New environmental water rules enforced by citizen snitch program

Paul Joseph Watson Infowars.com November 13, 2012

San Diegans could face 6 years in prison and fines of $100,000 dollars a day for washing their car in the driveway or failing to pick up dog poop under new EPA-mandated environmental regulations related to water quality.

Although residents of the city are forced to drink toxic waste in their water supply in the form of sodium fluoride, measures imposed as a consequence of the Environmental Protection Agency’s Clean Water Act would turn the most mundane of activities into a criminal offense.

“California’s latest experiment in faith-based policymaking is being unleashed today on the San Diego public, as regional water-quality officials begin hearings on new regulations that seem crafted to turn most owners of a car, house or dog into criminals within a decade or so. We wish we were exaggerating,” reports the North County Times.
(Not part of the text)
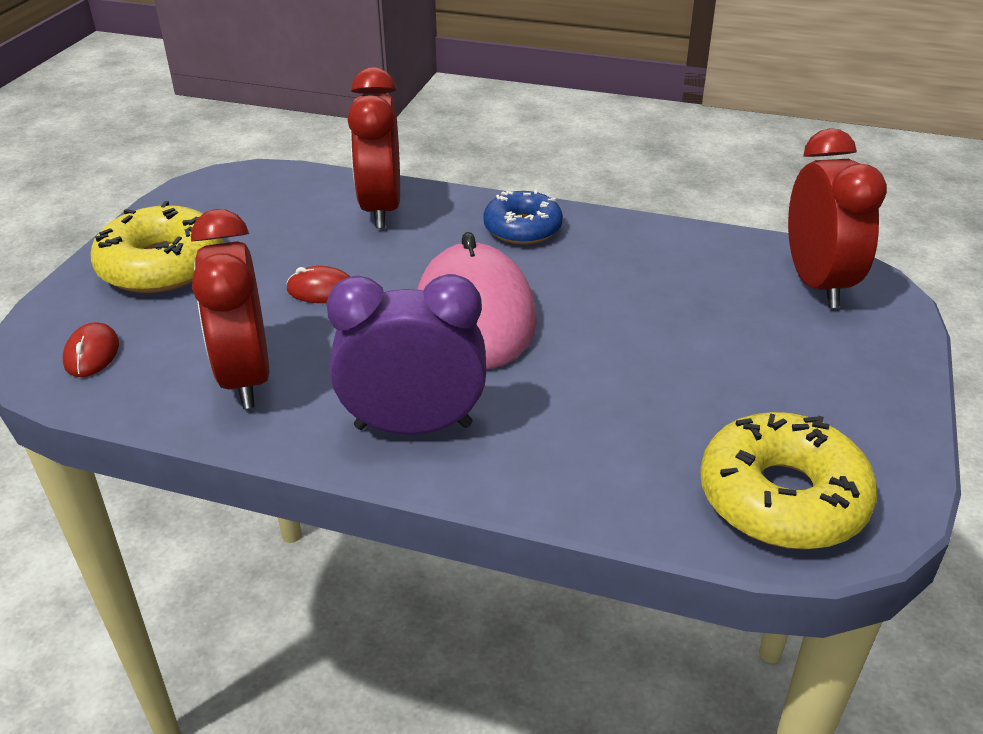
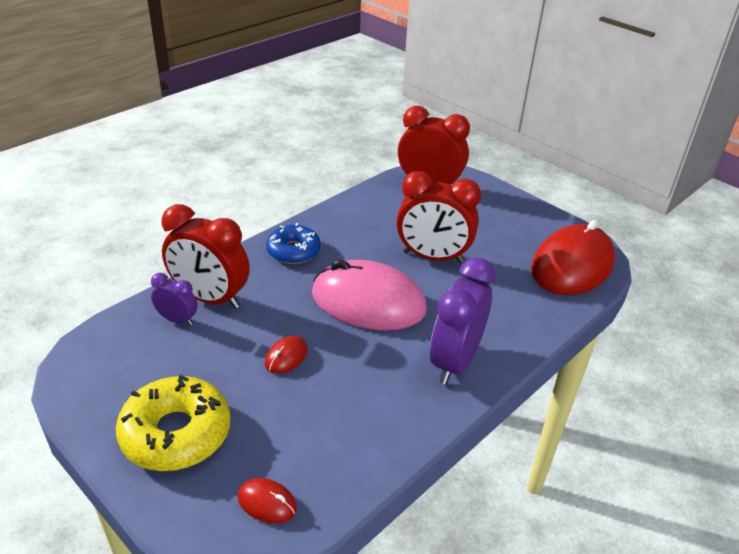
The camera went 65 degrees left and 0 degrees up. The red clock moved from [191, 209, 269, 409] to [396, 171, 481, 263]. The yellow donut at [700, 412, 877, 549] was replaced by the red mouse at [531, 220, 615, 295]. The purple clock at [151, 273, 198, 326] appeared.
“Under the draft rules, ordinary homeowners may face six years in prison and fines of $100,000 a day if they are deemed serial offenders of such new crimes as allowing sprinklers to hit the pavement, washing a car in the driveway, or, conceivably, failing to pick up dog poop promptly from their own backyards, let alone the sidewalk.”

The regulations will be enforced with the aid of a 24-hour telephone snitch line which residents of San Diego, south Orange and southwest Riverside counties can use to report on their neighbors for violating the new code.

The new rules could even force firefighters to collect the water they use to douse burning buildings.

The regulations are being passed under the justification of minimizing the bacteria Total Maximum Daily Load (TMDL) that runs into rivers and streams.

The editorial board of the North County Times warns that the rules are “preposterous” and will “sap billions of dollars from the local economy.”

“In hundreds of pages, the new regulations set targets that measure bacteria from animal waste during dry periods at local beaches, even as they note that wide variations in bacteria occur naturally in the environment. And we could find no evidence from these officials that severe cuts in stormwater runoff will cause improvements in human or wildlife health. Indeed, nowhere do they bother to say why today’s levels are considered bad for us,” writes the newspaper.

Ironically, while San Diegans could be turned into criminals for failing to uphold dubious water quality standards, they are simultaneously being forced to consume drinking water contaminated with a known toxic waste – sodium fluoride.